Silver, 74, was first convicted on charges from the two bribery schemes in 2016, but the U.S. Court of Appeals for the Second Circuit later tossed out the conviction, citing a U.S. Supreme Court ruling that narrowed bribery statutes, thus requiring prosecutors pursuing corruption cases to show that alleged schemes resulted in tangible government actions.

The reversal of Silver's first conviction turned on jury instructions provided by U.S. District Judge Valerie Caproni of the Southern District of New York that the appeals court found were too broad in terms of which acts constitute bribery.

Silver was convicted on his retrial in May, and his case is taking a second trip to the Second Circuit. He had been scheduled to surrender for his prison sentence on Oct. 4, but the prior day a three-judge panel of the Second Circuit granted a reprieve for Silver to stay out on bail while his appeal is pending.

The federal appeals court issued the reprieve following an hourlong hearing in which Meir Feder of Jones Day, who represents Silver, took questions from the judges on the merits of their appeal.

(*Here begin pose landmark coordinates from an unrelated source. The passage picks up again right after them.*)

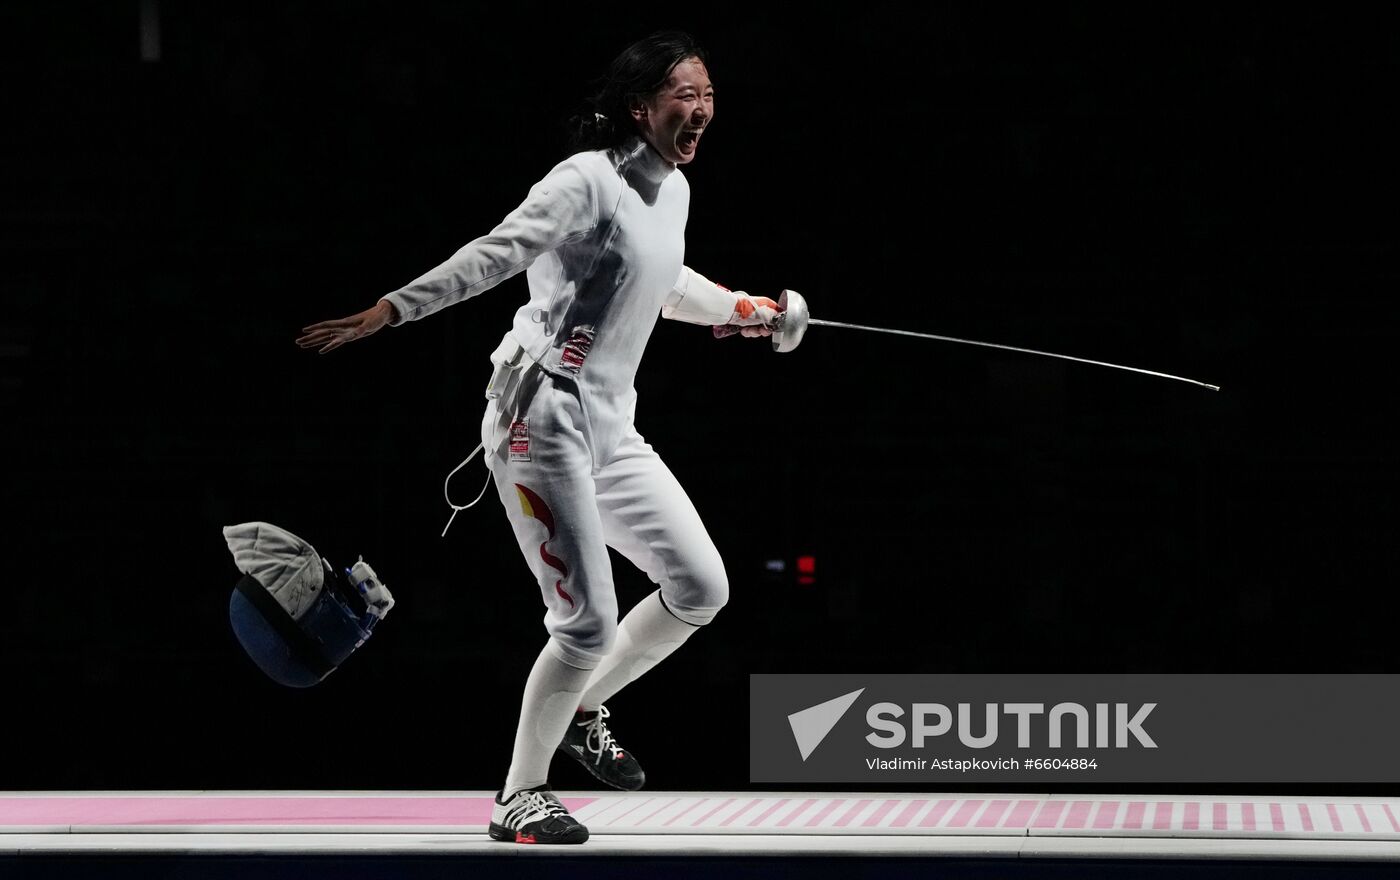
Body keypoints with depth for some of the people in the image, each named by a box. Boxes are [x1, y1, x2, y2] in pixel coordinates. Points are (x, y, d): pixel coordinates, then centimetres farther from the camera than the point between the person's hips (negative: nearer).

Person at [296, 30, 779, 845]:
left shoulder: (671, 190, 12)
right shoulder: (589, 181, -15)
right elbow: (493, 256, -26)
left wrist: (738, 308, 39)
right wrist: (389, 312, -35)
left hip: (608, 428, 9)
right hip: (542, 418, -9)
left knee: (701, 591, 5)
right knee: (590, 625, -10)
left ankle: (581, 710, 26)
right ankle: (520, 797, 7)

Both the prosecution and Caproni “lost sight” of the limitations that the U.S. Supreme Court set to distinguish conduct that “might not win any good government award but is not outlawed by federal bribery laws,” Feder said, according to a recording of the proceedings.

“Federal bribery law does not prohibit everything that seems bad or distasteful, it prohibits something specific,” Feder said. “It doesn't prohibit providing benefits to powerful officials to curry favor with them. It doesn't prohibit officials from taking actions that they know that affect their benefactors or contributors.”

While the court granted bail, Judge Jose Cabranes said its decision should not be interpreted to provide its views regarding the merits of Silver's appeal.

“This is a merits panel and we're not here to predict the possibility of reversal,” he said.